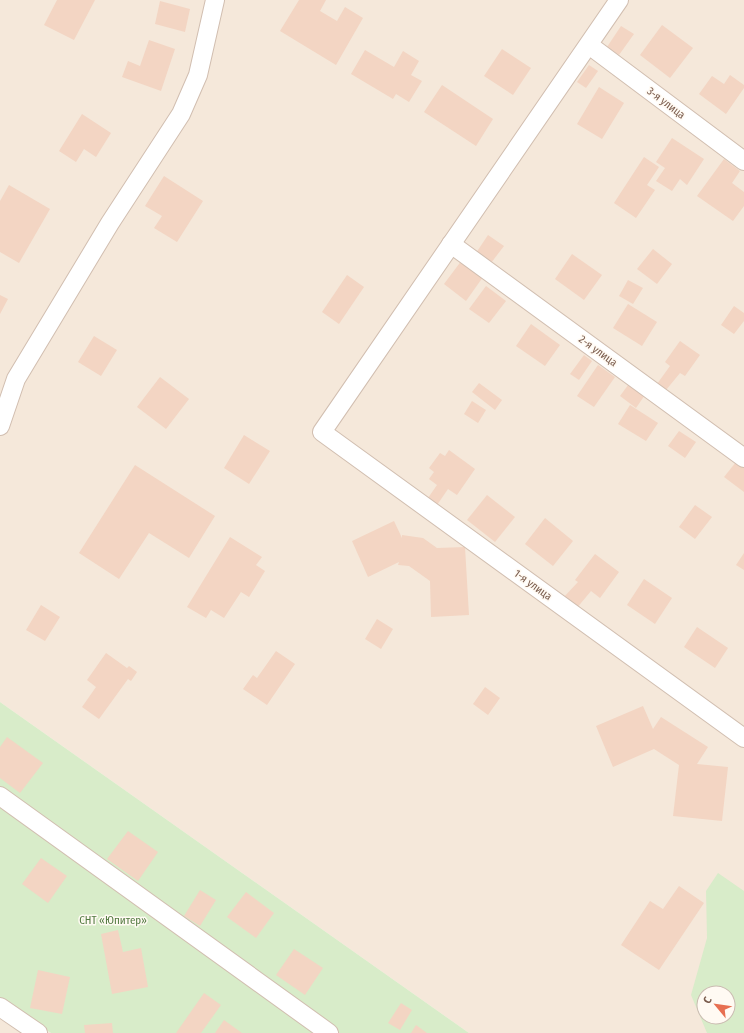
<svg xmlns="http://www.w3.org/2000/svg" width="744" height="1033" font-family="'Fira Sans Condensed',sans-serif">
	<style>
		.residential { fill: #f5e8da; fill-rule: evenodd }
		.green { fill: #d8ecc9; fill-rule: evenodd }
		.building { fill: #f3d5c3 }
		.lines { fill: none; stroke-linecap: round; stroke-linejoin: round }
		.minor-casing { stroke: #d1beb0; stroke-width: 20 }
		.minor { stroke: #fff; stroke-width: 18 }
		.labels { text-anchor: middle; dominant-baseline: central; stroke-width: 3; stroke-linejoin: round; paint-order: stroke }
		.street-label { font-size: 11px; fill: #7a5c4d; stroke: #fffaf3 }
		.park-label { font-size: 11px; fill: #537a41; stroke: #fffaf3 }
	</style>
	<rect width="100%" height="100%" fill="#fdf6ec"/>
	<g class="residential">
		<path d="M0,0h744v1033h-275l-469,-331zM704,993h24v24h-24z"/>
		<polygon points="0,1000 51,1033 0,1033"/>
	</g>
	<g class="green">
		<polygon points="0,702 469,1033 51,1033 0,1000"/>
		<path d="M718,873l26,18v142h-37l-16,-38 16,-57 -1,-47zM704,993h24v24h-24z"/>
	</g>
	<g class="building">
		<polygon points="57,0 95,0 74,40 44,25"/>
		<polygon points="299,0 326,0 320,11 337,21 345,7 363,18 336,65 280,31"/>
		<polygon points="160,1 190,9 185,32 155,24"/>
		<polygon points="662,25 693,48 670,78 640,55"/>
		<polygon points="621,26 634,34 619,55 607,47"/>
		<polygon points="149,40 175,49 161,91 122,77 128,61 140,66"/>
		<polygon points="502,49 531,68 513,95 484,76"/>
		<polygon points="365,50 394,67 403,51 419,61 411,75 422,81 409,102 396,94 393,99 351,74"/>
		<polygon points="589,65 598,71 586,88 577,82"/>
		<polygon points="730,75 744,85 744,88 726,114 699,94 712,76 724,84"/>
		<polygon points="442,85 493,119 476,146 424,112"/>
		<polygon points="599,87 624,103 602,139 577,124"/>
		<polygon points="82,114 111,133 96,157 84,149 76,162 59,151"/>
		<polygon points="672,138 704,159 687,185 680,179 672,191 656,181 665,168 656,162"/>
		<polygon points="644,157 659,167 647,185 655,190 636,218 614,203"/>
		<polygon points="724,159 740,171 732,183 744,192 744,206 733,221 697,196"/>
		<polygon points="164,176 203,201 177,242 154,228 162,216 145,206"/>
		<polygon points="9,185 50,209 19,263 0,252 0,201"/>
		<polygon points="488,235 504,246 491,263 476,253"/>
		<polygon points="653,249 672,264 657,284 637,269"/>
		<polygon points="572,254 602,275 584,300 555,279"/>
		<polygon points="462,260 483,277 466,301 444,284"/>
		<polygon points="347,275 364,287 339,324 322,312"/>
		<polygon points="628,280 643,288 633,304 619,296"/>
		<polygon points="486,286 506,301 489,323 469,309"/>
		<polygon points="0,295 8,299 0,314"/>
		<polygon points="628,304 657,322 642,346 613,328"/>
		<polygon points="734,306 744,313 744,321 734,334 721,325"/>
		<polygon points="531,324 560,345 545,366 516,346"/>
		<polygon points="94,336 117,350 101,376 78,362"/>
		<polygon points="680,341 700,355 685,376 680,373 666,390 657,384 670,366 665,362"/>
		<polygon points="584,355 592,361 579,380 570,374"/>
		<polygon points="598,365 615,377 594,407 577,396"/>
		<polygon points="160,377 189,399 166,429 137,407"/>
		<polygon points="631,381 647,392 636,408 620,396"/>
		<polygon points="479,383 502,400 495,410 472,392"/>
		<polygon points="472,401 486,410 478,423 464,414"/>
		<polygon points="630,405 658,423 646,441 618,424"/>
		<polygon points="679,431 696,442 685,458 668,446"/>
		<polygon points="244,435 270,451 249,484 224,468"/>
		<polygon points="449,450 475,469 457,495 448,489 437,505 428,498 437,485 429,479 434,472 429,468 440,453 445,456"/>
		<polygon points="740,457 744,460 744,492 724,477"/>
		<polygon points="135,465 215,516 189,558 149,533 119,579 79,553"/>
		<polygon points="487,495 515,517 495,542 467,520"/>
		<polygon points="695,505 712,517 695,539 679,527"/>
		<polygon points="545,518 573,541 553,566 525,544"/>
		<polygon points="394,521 402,538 402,535 423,538 437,548 465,547 469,615 431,617 430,581 409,566 398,565 399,562 368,577 352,541"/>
		<polygon points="230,537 262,557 256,565 265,571 249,597 241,592 224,618 211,610 206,618 187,607"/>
		<polygon points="744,553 744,570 736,565"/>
		<polygon points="595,554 619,572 600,598 591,591 576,609 563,598 578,582 575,580"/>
		<polygon points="644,579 672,598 655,624 627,605"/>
		<polygon points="41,605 60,617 45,641 26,630"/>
		<polygon points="377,619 393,629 381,649 365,639"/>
		<polygon points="697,627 728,648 715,668 684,647"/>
		<polygon points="276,651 295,664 267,705 243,689 253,675 257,678"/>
		<polygon points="106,653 127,668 129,666 137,672 131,681 128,679 99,719 82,707 96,687 87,680"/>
		<polygon points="485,687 500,698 488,715 473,704"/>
		<polygon points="643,706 653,729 661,717 708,747 697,764 728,767 722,821 673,816 679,765 654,749 613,767 596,726"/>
		<polygon points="7,737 43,763 20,793 0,778 0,747"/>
		<polygon points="128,831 158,852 138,881 107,859"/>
		<polygon points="41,858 67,876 48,903 22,884"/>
		<polygon points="679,886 704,903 659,970 621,945 650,901 663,909"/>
		<polygon points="200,890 216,900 200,926 184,916"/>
		<polygon points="246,892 274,913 256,938 227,917"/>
		<polygon points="118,930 123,952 141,948 148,987 112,994 101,934"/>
		<polygon points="294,949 323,968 305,995 276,975"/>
		<polygon points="38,970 70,977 62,1014 30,1008"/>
		<polygon points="204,993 221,1005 201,1033 176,1033"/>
		<polygon points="401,1003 412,1010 400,1030 388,1023"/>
		<polygon points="224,1020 242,1033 215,1033"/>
		<polygon points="112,1023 113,1033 85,1033 84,1025"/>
		<polygon points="416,1025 427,1033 411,1033"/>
	</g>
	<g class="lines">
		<defs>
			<g id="minor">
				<polyline points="619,0 322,432 744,738"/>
				<polyline points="589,45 744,161"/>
				<polyline points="451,244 744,458"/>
				<polyline points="0,426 16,379 110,223 181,114 198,75 215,0"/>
				<polyline points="0,796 329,1033"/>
				<polyline points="0,1007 38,1033"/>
			</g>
		</defs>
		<use href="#minor" class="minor-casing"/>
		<use href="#minor" class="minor"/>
	</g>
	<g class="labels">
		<g class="street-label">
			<text transform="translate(666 103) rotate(37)">3-я улица</text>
			<text transform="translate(598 351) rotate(36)">2-я улица</text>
			<text transform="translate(533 585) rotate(36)">1-я улица</text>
		</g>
		<g class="park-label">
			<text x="113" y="920">СНТ «Юпитер»</text>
		</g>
	</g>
	<g transform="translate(716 1005) rotate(299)"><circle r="19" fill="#fffaf3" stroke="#cabbb1"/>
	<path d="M0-3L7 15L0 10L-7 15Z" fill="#e76f51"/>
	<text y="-6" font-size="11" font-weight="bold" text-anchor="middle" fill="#7a5c4d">С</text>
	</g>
</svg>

_____

• Task details:
Every line of the listing should be copied precisely, with images omitted.

• Written solution:
<svg xmlns="http://www.w3.org/2000/svg" width="744" height="1033" font-family="'Fira Sans Condensed',sans-serif">
	<style>
		.residential { fill: #f5e8da; fill-rule: evenodd }
		.green { fill: #d8ecc9; fill-rule: evenodd }
		.building { fill: #f3d5c3 }
		.lines { fill: none; stroke-linecap: round; stroke-linejoin: round }
		.minor-casing { stroke: #d1beb0; stroke-width: 20 }
		.minor { stroke: #fff; stroke-width: 18 }
		.labels { text-anchor: middle; dominant-baseline: central; stroke-width: 3; stroke-linejoin: round; paint-order: stroke }
		.street-label { font-size: 11px; fill: #7a5c4d; stroke: #fffaf3 }
		.park-label { font-size: 11px; fill: #537a41; stroke: #fffaf3 }
	</style>
	<rect width="100%" height="100%" fill="#fdf6ec"/>
	<g class="residential">
		<path d="M0,0h744v1033h-275l-469,-331zM704,993h24v24h-24z"/>
		<polygon points="0,1000 51,1033 0,1033"/>
	</g>
	<g class="green">
		<polygon points="0,702 469,1033 51,1033 0,1000"/>
		<path d="M718,873l26,18v142h-37l-16,-38 16,-57 -1,-47zM704,993h24v24h-24z"/>
	</g>
	<g class="building">
		<polygon points="57,0 95,0 74,40 44,25"/>
		<polygon points="299,0 326,0 320,11 337,21 345,7 363,18 336,65 280,31"/>
		<polygon points="160,1 190,9 185,32 155,24"/>
		<polygon points="662,25 693,48 670,78 640,55"/>
		<polygon points="621,26 634,34 619,55 607,47"/>
		<polygon points="149,40 175,49 161,91 122,77 128,61 140,66"/>
		<polygon points="502,49 531,68 513,95 484,76"/>
		<polygon points="365,50 394,67 403,51 419,61 411,75 422,81 409,102 396,94 393,99 351,74"/>
		<polygon points="589,65 598,71 586,88 577,82"/>
		<polygon points="730,75 744,85 744,88 726,114 699,94 712,76 724,84"/>
		<polygon points="442,85 493,119 476,146 424,112"/>
		<polygon points="599,87 624,103 602,139 577,124"/>
		<polygon points="82,114 111,133 96,157 84,149 76,162 59,151"/>
		<polygon points="672,138 704,159 687,185 680,179 672,191 656,181 665,168 656,162"/>
		<polygon points="644,157 659,167 647,185 655,190 636,218 614,203"/>
		<polygon points="724,159 740,171 732,183 744,192 744,206 733,221 697,196"/>
		<polygon points="164,176 203,201 177,242 154,228 162,216 145,206"/>
		<polygon points="9,185 50,209 19,263 0,252 0,201"/>
		<polygon points="488,235 504,246 491,263 476,253"/>
		<polygon points="653,249 672,264 657,284 637,269"/>
		<polygon points="572,254 602,275 584,300 555,279"/>
		<polygon points="462,260 483,277 466,301 444,284"/>
		<polygon points="347,275 364,287 339,324 322,312"/>
		<polygon points="628,280 643,288 633,304 619,296"/>
		<polygon points="486,286 506,301 489,323 469,309"/>
		<polygon points="0,295 8,299 0,314"/>
		<polygon points="628,304 657,322 642,346 613,328"/>
		<polygon points="734,306 744,313 744,321 734,334 721,325"/>
		<polygon points="531,324 560,345 545,366 516,346"/>
		<polygon points="94,336 117,350 101,376 78,362"/>
		<polygon points="680,341 700,355 685,376 680,373 666,390 657,384 670,366 665,362"/>
		<polygon points="584,355 592,361 579,380 570,374"/>
		<polygon points="598,365 615,377 594,407 577,396"/>
		<polygon points="160,377 189,399 166,429 137,407"/>
		<polygon points="631,381 647,392 636,408 620,396"/>
		<polygon points="479,383 502,400 495,410 472,392"/>
		<polygon points="472,401 486,410 478,423 464,414"/>
		<polygon points="630,405 658,423 646,441 618,424"/>
		<polygon points="679,431 696,442 685,458 668,446"/>
		<polygon points="244,435 270,451 249,484 224,468"/>
		<polygon points="449,450 475,469 457,495 448,489 437,505 428,498 437,485 429,479 434,472 429,468 440,453 445,456"/>
		<polygon points="740,457 744,460 744,492 724,477"/>
		<polygon points="135,465 215,516 189,558 149,533 119,579 79,553"/>
		<polygon points="487,495 515,517 495,542 467,520"/>
		<polygon points="695,505 712,517 695,539 679,527"/>
		<polygon points="545,518 573,541 553,566 525,544"/>
		<polygon points="394,521 402,538 402,535 423,538 437,548 465,547 469,615 431,617 430,581 409,566 398,565 399,562 368,577 352,541"/>
		<polygon points="230,537 262,557 256,565 265,571 249,597 241,592 224,618 211,610 206,618 187,607"/>
		<polygon points="744,553 744,570 736,565"/>
		<polygon points="595,554 619,572 600,598 591,591 576,609 563,598 578,582 575,580"/>
		<polygon points="644,579 672,598 655,624 627,605"/>
		<polygon points="41,605 60,617 45,641 26,630"/>
		<polygon points="377,619 393,629 381,649 365,639"/>
		<polygon points="697,627 728,648 715,668 684,647"/>
		<polygon points="276,651 295,664 267,705 243,689 253,675 257,678"/>
		<polygon points="106,653 127,668 129,666 137,672 131,681 128,679 99,719 82,707 96,687 87,680"/>
		<polygon points="485,687 500,698 488,715 473,704"/>
		<polygon points="643,706 653,729 661,717 708,747 697,764 728,767 722,821 673,816 679,765 654,749 613,767 596,726"/>
		<polygon points="7,737 43,763 20,793 0,778 0,747"/>
		<polygon points="128,831 158,852 138,881 107,859"/>
		<polygon points="41,858 67,876 48,903 22,884"/>
		<polygon points="679,886 704,903 659,970 621,945 650,901 663,909"/>
		<polygon points="200,890 216,900 200,926 184,916"/>
		<polygon points="246,892 274,913 256,938 227,917"/>
		<polygon points="118,930 123,952 141,948 148,987 112,994 101,934"/>
		<polygon points="294,949 323,968 305,995 276,975"/>
		<polygon points="38,970 70,977 62,1014 30,1008"/>
		<polygon points="204,993 221,1005 201,1033 176,1033"/>
		<polygon points="401,1003 412,1010 400,1030 388,1023"/>
		<polygon points="224,1020 242,1033 215,1033"/>
		<polygon points="112,1023 113,1033 85,1033 84,1025"/>
		<polygon points="416,1025 427,1033 411,1033"/>
	</g>
	<g class="lines">
		<defs>
			<g id="minor">
				<polyline points="619,0 322,432 744,738"/>
				<polyline points="589,45 744,161"/>
				<polyline points="451,244 744,458"/>
				<polyline points="0,426 16,379 110,223 181,114 198,75 215,0"/>
				<polyline points="0,796 329,1033"/>
				<polyline points="0,1007 38,1033"/>
			</g>
		</defs>
		<use href="#minor" class="minor-casing"/>
		<use href="#minor" class="minor"/>
	</g>
	<g class="labels">
		<g class="street-label">
			<text transform="translate(666 103) rotate(37)">3-я улица</text>
			<text transform="translate(598 351) rotate(36)">2-я улица</text>
			<text transform="translate(533 585) rotate(36)">1-я улица</text>
		</g>
		<g class="park-label">
			<text x="113" y="920">СНТ «Юпитер»</text>
		</g>
	</g>
	<g transform="translate(716 1005) rotate(299)"><circle r="19" fill="#fffaf3" stroke="#cabbb1"/>
	<path d="M0-3L7 15L0 10L-7 15Z" fill="#e76f51"/>
	<text y="-6" font-size="11" font-weight="bold" text-anchor="middle" fill="#7a5c4d">С</text>
	</g>
</svg>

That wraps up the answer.